Sorry for my painting skills, I will try to give you the following intuition.
Let $f(\beta)$ be the objective function (for example, MSE in case of regression). Let's imagine the contour plot of this function in red (of course we paint it in the space of $\beta$, here for simplicity $\beta_1$ and $\beta_2$).
There is a minimum of this function, in the middle of the red circles. And this minimum gives us the non-penalized solution.

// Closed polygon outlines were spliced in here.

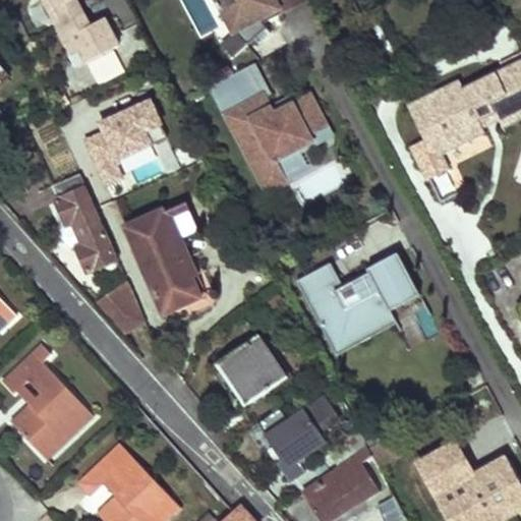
[(87,64),(119,46),(105,19),(91,26),(76,0),(41,0),(71,55),(78,50),(87,64)]
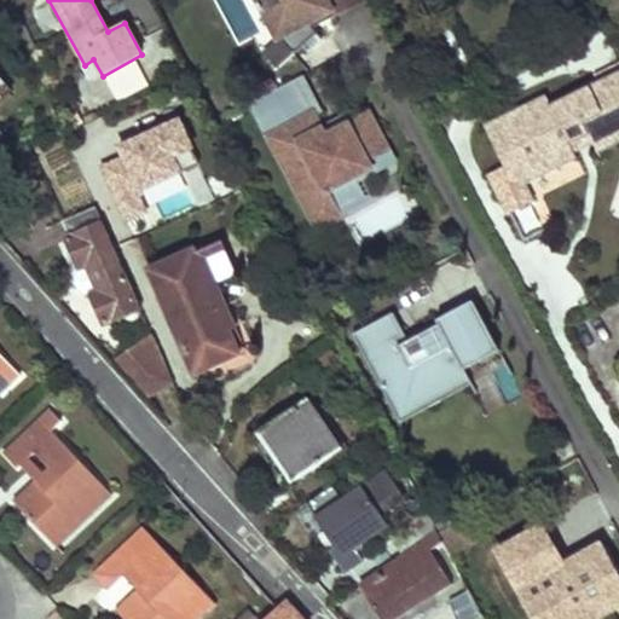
[(252,0),(249,1),(254,11),(258,10),(271,35),(287,51),(298,40),(302,45),(314,33),(307,22),(328,10),(331,17),(364,0),(252,0)]
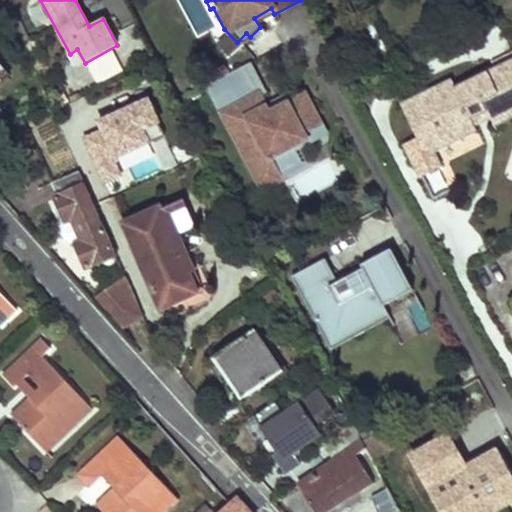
[(511,51),(490,62),(494,68),(511,59),(511,51)]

Now we add different objective $g(\beta)$ which contour plot is given in blue. Either LASSO regularizer or ridge regression regularizer. For LASSO $g(\beta) = \lambda (|\beta_1| + |\beta_2|)$, for ridge regression $g(\beta) = \lambda (\beta_1^2 + \beta_2^2)$ ($\lambda$ is a penalization parameter). Contour plots shows the area at which the function have the fixed values. So the larger $\lambda$ - the faster $g(x)$ growth, and the more "narrow" the contour plot is.
Now we have to find the minimum of the sum of this two objectives: $f(\beta) + g(\beta)$. And this is achieved when two contour plots meet each other.
The larger penalty, the "more narrow" blue contours we get, and then the plots meet each other in a point closer to zero. An vise-versa: the smaller the penalty, the contours expand, and the intersection of blue and red plots comes closer to the center of the red circle (non-penalized solution).
And now follows an interesting thing that greatly explains to me the difference between ridge regression and LASSO: in case of LASSO two contour plots will probably meet where the corner of regularizer is ($\beta_1 = 0$ or $\beta_2 = 0$). In case of ridge regression that is almost never the case.
That's why LASSO gives us sparse solution, making some of parameters exactly equal $0$.
Hope that will explain some intuition about how penalized regression works in the space of parameters.